La sfida di Wrongonyou, che ora canta in italiano: 'L'ho vinta così'
Wrongonyou è uscito fuori dalla sua tana. L'addio a Grottaferrata, paesino dei castelli romani dove il cantautore è cresciuto, ha coinciso con un nuovo corso del suo progetto musicale. Ora Marco Zitelli - questo il suo vero nome - scrive e canta in italiano: un taglio netto con il passato. E vive a Milano, la capitale italiana della musica, in zona Navigli: "Mi sono trasferito qui un annetto fa, un po' per comodità e un po' per respirare aria nuova. A Milano sto bene, ma non penso che ci vivrò per sempre: la vedo più come una tappa di passaggio. In questo momento ho bisogno di stare qui, poi chissà". Il nuovo disco, che si intitola guarda caso "Milano parla piano" (esce questo venerdì, 18 ottobre), lo ha scritto tutto nella sua nuova casa: "È stato un caso che io abbia iniziato a scrivere in italiano dopo essermi trasferito a Milano. Però la città ha influito parecchio sulla scrittura, non lo nego", dice, "ho cestinato due dischi in inglese, non mi ci ritrovavo. Così ho deciso di ricominciare daccapo, in italiano. Provando a raccontare la mia quotidianità".
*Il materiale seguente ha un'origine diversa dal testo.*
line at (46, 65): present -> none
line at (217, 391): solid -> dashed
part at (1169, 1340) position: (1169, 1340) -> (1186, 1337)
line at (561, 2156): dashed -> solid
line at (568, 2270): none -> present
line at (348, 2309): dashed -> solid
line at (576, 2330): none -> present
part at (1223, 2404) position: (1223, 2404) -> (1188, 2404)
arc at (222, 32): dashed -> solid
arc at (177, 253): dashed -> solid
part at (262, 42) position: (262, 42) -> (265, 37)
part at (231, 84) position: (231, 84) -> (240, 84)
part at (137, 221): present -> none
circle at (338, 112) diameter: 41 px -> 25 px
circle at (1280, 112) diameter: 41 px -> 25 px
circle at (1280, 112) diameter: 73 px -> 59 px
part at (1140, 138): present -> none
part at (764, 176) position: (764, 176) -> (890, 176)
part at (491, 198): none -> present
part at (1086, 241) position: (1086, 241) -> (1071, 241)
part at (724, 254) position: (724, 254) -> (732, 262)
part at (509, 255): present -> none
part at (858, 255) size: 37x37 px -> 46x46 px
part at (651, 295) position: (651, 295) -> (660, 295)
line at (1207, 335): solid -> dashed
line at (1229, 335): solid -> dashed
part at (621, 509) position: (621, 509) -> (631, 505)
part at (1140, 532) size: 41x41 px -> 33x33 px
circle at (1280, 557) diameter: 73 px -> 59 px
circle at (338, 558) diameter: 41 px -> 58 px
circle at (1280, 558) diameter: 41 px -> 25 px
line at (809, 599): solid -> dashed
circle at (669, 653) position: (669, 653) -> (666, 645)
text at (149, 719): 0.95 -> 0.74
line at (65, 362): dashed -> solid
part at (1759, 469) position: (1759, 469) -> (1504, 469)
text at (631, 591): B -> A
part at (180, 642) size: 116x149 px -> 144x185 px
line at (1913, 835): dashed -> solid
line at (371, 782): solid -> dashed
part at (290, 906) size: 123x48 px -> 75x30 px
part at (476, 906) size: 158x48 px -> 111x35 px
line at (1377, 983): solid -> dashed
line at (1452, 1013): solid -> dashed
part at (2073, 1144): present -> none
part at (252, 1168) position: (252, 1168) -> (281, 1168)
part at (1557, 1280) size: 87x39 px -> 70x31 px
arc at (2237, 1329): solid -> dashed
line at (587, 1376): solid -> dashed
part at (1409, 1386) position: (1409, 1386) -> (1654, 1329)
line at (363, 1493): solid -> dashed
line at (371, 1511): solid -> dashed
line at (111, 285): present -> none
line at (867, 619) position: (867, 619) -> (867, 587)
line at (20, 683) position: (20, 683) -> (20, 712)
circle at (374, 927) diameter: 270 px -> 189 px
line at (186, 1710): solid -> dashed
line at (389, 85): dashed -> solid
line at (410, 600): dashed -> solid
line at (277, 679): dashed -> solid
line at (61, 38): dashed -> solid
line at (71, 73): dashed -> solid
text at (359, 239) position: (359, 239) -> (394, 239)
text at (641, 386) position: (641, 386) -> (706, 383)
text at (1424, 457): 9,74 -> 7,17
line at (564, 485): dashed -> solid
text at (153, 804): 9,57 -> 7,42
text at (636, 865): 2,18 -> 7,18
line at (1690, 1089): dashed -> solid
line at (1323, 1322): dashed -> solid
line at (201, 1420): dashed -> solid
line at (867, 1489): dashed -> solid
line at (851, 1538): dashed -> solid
La parola chiave di questo nuovo progetto, racconta Wrongonyou, è evoluzione: "Molti, dopo aver ascoltato le prime canzoni, si sono spaventati. In verità penso di essere rimasto fedele alla linea, anche se in questo disco c'è forse meno legno rispetto alle mie precedenti produzioni. Per anni mi hanno definito il 'Bon Iver italiano'. Ecco, stavolta ha provato a fare un disco tutto mio: sì, resto sempre il 'Bon Iver italiano', ma stavolta canto nella mia lingua, senza emulare gli altri". Provare a esprimersi in italiano, per il cantautore, è stata una vera e propria sfida: "La domanda che mi facevo era: 'Ma sarà credibile?'. La mia paura non era quella di non essere all'altezza, ma di non essere credibile cantando in italiano. L'ho vinta scrivendo tantissimo". Un grande aiuto gliel'ha dato Zibba, co-autore di una parte delle canzoni contenute nel disco (tra queste anche il singolo "Mi sbaglio da un po'", prima anticipazione del progetto): "È nato un rapporto d'amicizia importante. Ci siamo conosciuti più di un anno fa, nel backstage di un evento del quale eravamo entrambi ospiti. Ci siamo fatti i complimenti a vicenda, mi ha detto che gli piaceva molto la mia musica. Nel momento in cui ho cominciato a scrivere in italiano è stato il primo che ho chiamato".
La copertina del disco:

In cabina di produzione si sono alternati quattro diversi produttori: c'è l'ormai onnipresente Dario "Dardust" Faini (diventato di fatto il producer di riferimento della musica italiana - da Mahmood a Tommaso Paradiso, passando per Jovanotti, Rkomi, Luca Carboni, Emma Marrone, Elisa e Sfera Ebbasta), che ha prodotto "Atlante", la canzone che apre il disco, ma ci sono anche Antonio Filippelli ("Calma calma", "Più di prima", "Perso ormai"), Fausto Cogliati ("Milano parla piano") e Katoo ("Solo noi due", "Mi sbaglio da un po'", "Ora"). "La verità è che appena si è sparsa la voce che avrei cominciato a cantare in italiano si sono fatti vivi in centomila", scherza Wrongonyou, "tutti mi avevano proposto idee interessanti, così ho deciso di mescolare le cose. Con Dardust mi sono divertito a rappare nel ritornello, con Filippelli abbiamo giocano con i loop delle voci e con le armonie. Fausto Cogliati, che è un maestro, viene da un mondo estremamente pop, che è entrato nella canzone che abbiamo fatto insieme. E poi c'è Katoo, che viene dal metal come me: ogni tanto in studio ci mettevamo a suonare la chitarra elettrica, distortissima, e venivano a bussarci alla porta: 'Tutto bene, ragazzi?'. Devo dire che c'è stato parecchio confronto con tutti".